Investigative Fund reporter Anna Lenzer’s first dispatch from Fiji described an oppressive military regime put in place during a 2006 coup and its cozy relationship with the Fiji Water company. Now, nearly two years later, Fiji may be on the cusp of revolution.
The opening scene of “Fiji Water: Spin the Bottle,” Lenzer’s September 2009 Investigative Fund piece for Mother Jones, provided a glimpse into life in Fiji, where the junta had dissolved the courts, suppressed speech, and delayed elections to snuff out dissent. Lenzer was sitting in an Internet café when two police officers detained her for questioning about the emails she had been writing to her friends.
What followed, in a windowless room at the main police station, felt like a bad cop movie. “Who are you really?” the bespectacled inspector wearing a khaki uniform and a smug grin asked me over and over, as if my passport, press credentials, and stacks of notes about Fiji Water weren’t sufficient clues to my identity. (My iPod, he surmised tensely, was “good for transmitting information.”) I asked him to call my editors, even a UN official who could vouch for me. “Shut up!” he snapped. He rifled through my bags, read my notebooks and emails. “I’d hate to see a young lady like you go into a jail full of men,” he averred, smiling grimly. “You know what happened to women during the 2000 coup, don’t you?”
“Fiji Water: Spin the Bottle” was picked up by several domestic outlets including the New York Times, Los Angeles Times, Atlantic Wire, and AlterNet, as well as the Independent in the United Kingdom and the Age in Australia. The Sydney Morning Herald and TV New Zealandran follow-up stories of their own. As the story gained traction, it caught the attention of bothAmnesty International and local activists.
Lenzer’s latest reporting expands on this first piece, documenting the widespread nature of the regime’s abuses. “High-ranking Fiji junta officer talks nonviolent resistance,” the first in a three-part series for the blog Waging Nonviolence, reveals that the regime routinely taps landlines and mobile phones in addition to monitoring Internet activity. Like Lenzer, many Fijians have been detained for private statements critical of the military, and civil servants have lost their jobs for the same reason. Most disturbingly, the junta pays informants to spy on their neighbors. According to Lieutenant Colonel Ratu Tevita Mara, a high-profile defector interviewed by Lenzer:
“Reserve soldiers, they get put on the payroll. They remain in civil society, continue their normal civilian jobs, and send information back to military headquarters.” Mara recalled taxi drivers calling military headquarters with tips about seditious passengers.
The regime regularly deploys violence to silence criticism. Perceived critics of the military have had their homes burned to the ground in the middle of the night, and recently released Wikileaks cables detail beatings, rapes, and murders carried out by high-ranking military officers, including junta leader and Prime Minister Commodore Voreqe Bainimarama himself.

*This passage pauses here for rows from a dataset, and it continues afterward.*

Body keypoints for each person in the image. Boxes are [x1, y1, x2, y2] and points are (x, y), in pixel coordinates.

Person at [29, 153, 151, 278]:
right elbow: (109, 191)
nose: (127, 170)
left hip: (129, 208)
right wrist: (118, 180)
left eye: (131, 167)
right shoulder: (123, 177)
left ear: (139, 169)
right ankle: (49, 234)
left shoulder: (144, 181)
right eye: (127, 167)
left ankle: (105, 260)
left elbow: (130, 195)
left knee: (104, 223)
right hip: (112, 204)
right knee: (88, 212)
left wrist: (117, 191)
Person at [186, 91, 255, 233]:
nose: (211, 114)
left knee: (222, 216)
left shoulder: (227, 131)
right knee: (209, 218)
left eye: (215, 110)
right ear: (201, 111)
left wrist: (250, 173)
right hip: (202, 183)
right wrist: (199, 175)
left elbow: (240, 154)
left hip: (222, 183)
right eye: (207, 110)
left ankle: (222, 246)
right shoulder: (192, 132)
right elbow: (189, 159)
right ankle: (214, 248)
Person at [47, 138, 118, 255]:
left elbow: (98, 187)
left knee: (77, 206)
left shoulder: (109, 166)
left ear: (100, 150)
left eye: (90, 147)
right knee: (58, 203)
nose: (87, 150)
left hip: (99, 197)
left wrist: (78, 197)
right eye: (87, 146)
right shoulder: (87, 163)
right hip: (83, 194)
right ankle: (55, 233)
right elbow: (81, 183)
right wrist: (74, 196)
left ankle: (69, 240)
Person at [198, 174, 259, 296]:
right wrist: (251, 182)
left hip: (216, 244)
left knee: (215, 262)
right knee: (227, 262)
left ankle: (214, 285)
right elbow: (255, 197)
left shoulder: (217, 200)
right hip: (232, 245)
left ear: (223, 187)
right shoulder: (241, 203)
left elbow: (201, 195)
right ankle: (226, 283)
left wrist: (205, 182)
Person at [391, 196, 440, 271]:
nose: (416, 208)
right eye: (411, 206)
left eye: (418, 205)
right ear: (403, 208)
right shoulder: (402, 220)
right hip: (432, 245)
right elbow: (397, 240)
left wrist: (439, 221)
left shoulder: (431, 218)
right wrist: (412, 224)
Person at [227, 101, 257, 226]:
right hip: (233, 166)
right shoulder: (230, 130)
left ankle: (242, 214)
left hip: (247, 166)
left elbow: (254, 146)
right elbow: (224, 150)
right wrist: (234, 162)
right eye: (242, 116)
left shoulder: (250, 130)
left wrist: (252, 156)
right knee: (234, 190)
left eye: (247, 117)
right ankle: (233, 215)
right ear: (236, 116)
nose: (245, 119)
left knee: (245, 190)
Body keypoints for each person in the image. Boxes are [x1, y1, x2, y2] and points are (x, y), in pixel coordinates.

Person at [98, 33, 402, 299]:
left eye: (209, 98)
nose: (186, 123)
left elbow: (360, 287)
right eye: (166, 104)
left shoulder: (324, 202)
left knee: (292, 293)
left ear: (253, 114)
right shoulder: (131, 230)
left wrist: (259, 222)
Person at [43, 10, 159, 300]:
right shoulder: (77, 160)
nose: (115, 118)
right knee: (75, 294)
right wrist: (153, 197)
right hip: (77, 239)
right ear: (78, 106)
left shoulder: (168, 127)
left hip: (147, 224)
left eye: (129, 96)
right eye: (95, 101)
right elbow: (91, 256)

But in recent months, the people of Fiji have been striking back. Graffiti reading “PM YOUR TIME IS OVER—NEW GOV’T SOON,” and “BAINIMARAMA U EVIL LEADER” — allegedly written by a group called the Viti Revolutionary Forces, which in a nationwide text message has encouraged Fijians to “start passive resistance now” — was scrawled across buildings in Suva, Fiji’s capital city. Anti-regime blogs and social media accounts have proliferated in recent months. And leaders of Fiji’s trade unions, in a real show of bravery, have gone public with their criticisms of the regime in Australian and New Zealand press, a move that has led international trade unions to push for acts of global solidarity.
Fiji’s military may soon be standing with them. In the second part of Lenzer’s Waging Nonviolence series, “High-ranking Fiji junta officer sees a divided military,” Mara claims that most in the military would like to see the regime replaced with a democratic government. Their continued loyalty to the junta leader is largely based on one factor: money. Bainimarama has made a business of providing soldiers to private contractors in Iraq and Afghanistan, and cultivates military support by paying soldiers extra for such missions. A boycott of Fijian mercenaries by foreign governments and contractors, Mara argues, could significantly erode support for the regime within the military.
“High-ranking Fiji junta officer calls for international pressure,” Lenzer’s third installment, makes clear that consumers also have a role to play. Tourism remains one of Fiji’s largest industries, and the island ranks third on the list of most popular honeymoon destinations. The Fiji Water company and the island’s mahogany industry — with Gibson Guitar among its biggest customers — are also major sources of revenue. Mara has called for a boycott of Fiji’s largest industries, noting that such consumption only fuels violence and perpetuates an oppressive regime.
Lenzer’s latest reporting is already making waves. Truthout, the Nonviolent Action Network, and Common Dreams, among other sites, have reposted Lenzer’s work for their readers. And when Uprising Radio, a KPFK Pacifica program that seeks to link local and global issues,interviewed her about her latest reporting last week, Lenzer saw a tweet from actress Daryl Hannah posted during the radio show: “Boycott Fiji water – or u will support a wildly repressive junta.”